# START OF Document text
Elk County Forum

General Category => The Coffee Shop => Topic started by: Wilma on September 27, 2009, 10:13:56 AM

Title: Where Are the Wooly Worms?
Post by: Wilma on September 27, 2009, 10:13:56 AM
Have you seen any?  We found one last weekend while cleaning the garage.  He was almost naked.  What kind of a winter would that indicate?
Title: Re: Where Are the Wooly Worms?
Post by: Jo McDonald on September 27, 2009, 10:23:39 AM
He was probably laid off from his job, and he has no clothes to wear.  Poor thing.   :D :D :D :D :D :D

  (Sorry Wilma, that is just the mood that I am in today.)
Title: Re: Where Are the Wooly Worms?
Post by: Jane on September 27, 2009, 11:47:27 AM
Don't know about the Wooly Worms???? but we have had grubs and slugs on the back slab, not sure what that means???????
Jane
Title: Re: Where Are the Wooly Worms?
Post by: mayflower on September 27, 2009, 03:50:55 PM
I have seen1 wooly worm, and he was all black.  I think the "old wives" would say that it is going to be a bad winter.  Also, I have never seen the squirrels working so hard to get all the acorns and walnuts put up.  My "old hubby" said that also means a bad winter.  Hope all the worms and squirrels are wrong!
Title: Re: Where Are the Wooly Worms?
Post by: greatguns on September 27, 2009, 06:18:36 PM
I've seen several wooly worms lately and they have all been fully clothed in black.
Title: Re: Where Are the Wooly Worms?
Post by: indygal on September 27, 2009, 06:19:50 PM
I've seen one, and it was dark brown-black. Lots of butterflies and mantises. You're right, mayflower. Lots of busy squirrels. They're probably just as bewildered by the cool temps (mid-70s for highs) so early in the season as we are. Today's 90s will be tomorrow's 70s again. I just hope today wasn't the only Indian summer we're going to see.
Title: Re: Where Are the Wooly Worms?
# END OF Document text
▸ Actions to take
1 - According to the forum thread, what color was the single wooly worm that mayflower saw?
2 - Filter the entries down to the lines containing the string "label", copying each matching line in full.
# START OF Records to process
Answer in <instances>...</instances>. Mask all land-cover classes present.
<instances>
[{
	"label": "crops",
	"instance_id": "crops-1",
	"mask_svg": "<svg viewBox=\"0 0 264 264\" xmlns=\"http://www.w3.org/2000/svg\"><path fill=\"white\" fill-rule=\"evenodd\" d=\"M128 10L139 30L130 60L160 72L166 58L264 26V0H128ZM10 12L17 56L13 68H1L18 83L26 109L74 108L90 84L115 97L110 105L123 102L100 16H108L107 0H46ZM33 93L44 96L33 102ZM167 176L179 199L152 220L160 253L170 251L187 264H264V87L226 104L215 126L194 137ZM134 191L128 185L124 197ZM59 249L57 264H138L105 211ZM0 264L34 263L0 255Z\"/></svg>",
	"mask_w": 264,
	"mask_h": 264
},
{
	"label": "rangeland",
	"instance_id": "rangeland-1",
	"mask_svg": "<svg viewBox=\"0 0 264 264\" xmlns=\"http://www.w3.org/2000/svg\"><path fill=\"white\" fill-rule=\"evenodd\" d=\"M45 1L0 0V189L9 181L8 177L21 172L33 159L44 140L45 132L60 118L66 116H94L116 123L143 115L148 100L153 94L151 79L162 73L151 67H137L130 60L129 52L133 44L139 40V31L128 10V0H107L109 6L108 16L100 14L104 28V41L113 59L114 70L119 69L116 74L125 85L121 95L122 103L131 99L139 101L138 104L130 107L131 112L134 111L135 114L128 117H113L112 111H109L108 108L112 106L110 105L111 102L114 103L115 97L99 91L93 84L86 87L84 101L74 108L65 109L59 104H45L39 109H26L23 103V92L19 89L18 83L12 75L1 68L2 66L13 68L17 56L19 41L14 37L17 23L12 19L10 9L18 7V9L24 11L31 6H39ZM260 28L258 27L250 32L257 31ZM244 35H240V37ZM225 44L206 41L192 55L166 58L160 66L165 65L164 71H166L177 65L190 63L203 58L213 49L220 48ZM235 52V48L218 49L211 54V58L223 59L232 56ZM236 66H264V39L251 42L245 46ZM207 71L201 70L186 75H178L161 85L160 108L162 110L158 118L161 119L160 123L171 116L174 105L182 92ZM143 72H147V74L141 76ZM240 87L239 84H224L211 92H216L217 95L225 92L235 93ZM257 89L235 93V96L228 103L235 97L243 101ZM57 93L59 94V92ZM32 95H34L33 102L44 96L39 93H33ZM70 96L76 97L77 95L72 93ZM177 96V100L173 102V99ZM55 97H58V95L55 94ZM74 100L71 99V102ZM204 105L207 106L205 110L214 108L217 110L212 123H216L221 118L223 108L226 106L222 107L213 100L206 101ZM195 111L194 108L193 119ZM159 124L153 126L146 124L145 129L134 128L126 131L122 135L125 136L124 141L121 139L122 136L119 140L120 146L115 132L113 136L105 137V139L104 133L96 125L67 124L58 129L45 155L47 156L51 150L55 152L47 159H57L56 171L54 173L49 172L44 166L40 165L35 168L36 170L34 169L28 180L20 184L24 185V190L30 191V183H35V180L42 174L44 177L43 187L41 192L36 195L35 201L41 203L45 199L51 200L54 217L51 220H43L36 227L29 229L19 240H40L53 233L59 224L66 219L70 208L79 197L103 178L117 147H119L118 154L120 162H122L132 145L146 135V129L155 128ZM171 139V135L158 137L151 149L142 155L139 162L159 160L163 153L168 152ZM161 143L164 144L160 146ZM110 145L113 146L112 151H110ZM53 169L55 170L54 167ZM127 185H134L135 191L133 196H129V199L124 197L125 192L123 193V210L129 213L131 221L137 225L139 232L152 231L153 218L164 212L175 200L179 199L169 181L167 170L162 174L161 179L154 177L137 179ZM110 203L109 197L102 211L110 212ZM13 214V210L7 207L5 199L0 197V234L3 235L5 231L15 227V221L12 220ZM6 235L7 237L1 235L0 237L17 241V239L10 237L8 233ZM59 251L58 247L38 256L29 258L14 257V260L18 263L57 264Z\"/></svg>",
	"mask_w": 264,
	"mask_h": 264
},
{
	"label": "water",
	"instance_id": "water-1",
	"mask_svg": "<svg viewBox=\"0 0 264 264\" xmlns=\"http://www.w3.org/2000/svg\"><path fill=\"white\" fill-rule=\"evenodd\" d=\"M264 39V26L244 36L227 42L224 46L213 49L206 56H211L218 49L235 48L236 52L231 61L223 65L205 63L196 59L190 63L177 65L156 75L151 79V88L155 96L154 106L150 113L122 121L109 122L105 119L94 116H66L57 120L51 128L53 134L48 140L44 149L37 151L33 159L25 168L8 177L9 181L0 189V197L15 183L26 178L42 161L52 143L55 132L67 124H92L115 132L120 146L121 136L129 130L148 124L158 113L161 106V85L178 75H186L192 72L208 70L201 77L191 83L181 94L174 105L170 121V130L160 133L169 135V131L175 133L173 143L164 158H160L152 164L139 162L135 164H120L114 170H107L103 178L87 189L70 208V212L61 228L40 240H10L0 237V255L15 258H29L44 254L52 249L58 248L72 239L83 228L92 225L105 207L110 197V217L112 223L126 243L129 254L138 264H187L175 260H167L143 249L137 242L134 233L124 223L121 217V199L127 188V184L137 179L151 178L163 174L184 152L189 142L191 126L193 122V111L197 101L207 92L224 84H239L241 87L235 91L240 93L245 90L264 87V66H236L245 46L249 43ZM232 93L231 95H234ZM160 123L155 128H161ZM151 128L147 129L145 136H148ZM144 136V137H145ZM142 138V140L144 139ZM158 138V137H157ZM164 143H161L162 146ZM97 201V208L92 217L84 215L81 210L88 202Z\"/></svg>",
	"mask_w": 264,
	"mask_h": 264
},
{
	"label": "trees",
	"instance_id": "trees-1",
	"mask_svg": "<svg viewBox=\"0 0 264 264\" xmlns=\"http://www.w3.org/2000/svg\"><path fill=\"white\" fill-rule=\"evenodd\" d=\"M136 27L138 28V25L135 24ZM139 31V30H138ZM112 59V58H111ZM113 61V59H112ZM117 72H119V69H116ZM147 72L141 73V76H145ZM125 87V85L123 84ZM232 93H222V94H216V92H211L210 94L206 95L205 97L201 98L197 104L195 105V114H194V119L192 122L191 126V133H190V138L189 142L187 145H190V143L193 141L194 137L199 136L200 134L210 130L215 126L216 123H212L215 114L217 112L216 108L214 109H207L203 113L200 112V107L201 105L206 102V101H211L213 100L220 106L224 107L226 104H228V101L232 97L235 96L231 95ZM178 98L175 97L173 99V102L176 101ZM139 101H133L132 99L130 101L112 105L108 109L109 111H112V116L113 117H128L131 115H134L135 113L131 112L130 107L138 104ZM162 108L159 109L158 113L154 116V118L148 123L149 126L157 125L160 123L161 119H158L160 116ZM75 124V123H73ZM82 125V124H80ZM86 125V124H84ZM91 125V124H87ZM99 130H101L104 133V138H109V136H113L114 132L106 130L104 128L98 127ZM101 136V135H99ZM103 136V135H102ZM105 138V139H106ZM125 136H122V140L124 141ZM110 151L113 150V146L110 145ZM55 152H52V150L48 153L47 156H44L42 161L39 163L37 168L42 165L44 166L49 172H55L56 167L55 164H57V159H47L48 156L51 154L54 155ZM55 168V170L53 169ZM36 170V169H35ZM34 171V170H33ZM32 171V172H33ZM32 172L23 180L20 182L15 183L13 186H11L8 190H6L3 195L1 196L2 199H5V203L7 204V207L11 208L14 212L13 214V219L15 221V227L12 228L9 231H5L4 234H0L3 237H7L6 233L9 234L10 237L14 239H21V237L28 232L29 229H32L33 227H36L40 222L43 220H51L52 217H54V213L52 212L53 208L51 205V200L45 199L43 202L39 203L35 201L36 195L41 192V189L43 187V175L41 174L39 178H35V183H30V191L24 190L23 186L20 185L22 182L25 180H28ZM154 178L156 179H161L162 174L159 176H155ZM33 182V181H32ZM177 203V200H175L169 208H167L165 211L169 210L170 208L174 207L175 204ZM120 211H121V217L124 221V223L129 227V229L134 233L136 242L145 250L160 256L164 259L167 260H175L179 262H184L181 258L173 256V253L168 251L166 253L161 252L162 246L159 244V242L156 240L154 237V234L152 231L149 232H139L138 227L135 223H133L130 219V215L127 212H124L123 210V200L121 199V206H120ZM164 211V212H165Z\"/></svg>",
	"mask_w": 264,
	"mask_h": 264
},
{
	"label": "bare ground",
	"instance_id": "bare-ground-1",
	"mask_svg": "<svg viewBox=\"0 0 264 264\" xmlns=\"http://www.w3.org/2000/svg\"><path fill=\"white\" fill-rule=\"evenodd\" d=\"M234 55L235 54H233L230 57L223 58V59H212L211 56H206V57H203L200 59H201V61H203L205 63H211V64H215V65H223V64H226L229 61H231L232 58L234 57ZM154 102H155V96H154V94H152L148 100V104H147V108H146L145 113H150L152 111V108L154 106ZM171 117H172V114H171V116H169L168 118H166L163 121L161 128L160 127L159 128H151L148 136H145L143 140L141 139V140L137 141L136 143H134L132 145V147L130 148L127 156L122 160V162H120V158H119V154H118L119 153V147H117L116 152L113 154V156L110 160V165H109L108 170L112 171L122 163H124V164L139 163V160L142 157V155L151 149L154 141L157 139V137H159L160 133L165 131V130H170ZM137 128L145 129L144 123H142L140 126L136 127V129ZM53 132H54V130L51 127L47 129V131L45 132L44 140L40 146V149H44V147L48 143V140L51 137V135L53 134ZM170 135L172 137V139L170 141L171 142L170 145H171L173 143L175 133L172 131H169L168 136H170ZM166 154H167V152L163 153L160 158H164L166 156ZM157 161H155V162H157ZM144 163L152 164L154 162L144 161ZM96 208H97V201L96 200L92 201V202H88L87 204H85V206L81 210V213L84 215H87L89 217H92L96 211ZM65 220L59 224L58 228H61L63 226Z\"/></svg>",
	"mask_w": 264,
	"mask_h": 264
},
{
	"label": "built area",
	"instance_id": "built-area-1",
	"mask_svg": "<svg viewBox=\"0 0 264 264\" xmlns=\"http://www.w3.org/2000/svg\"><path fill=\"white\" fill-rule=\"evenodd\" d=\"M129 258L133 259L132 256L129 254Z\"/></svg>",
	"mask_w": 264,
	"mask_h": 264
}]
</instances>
# END OF Records to process
▸ Responses to the tasks
1 - It was all black.

2 -
	"label": "crops",
	"label": "rangeland",
	"label": "water",
	"label": "trees",
	"label": "bare ground",
	"label": "built area",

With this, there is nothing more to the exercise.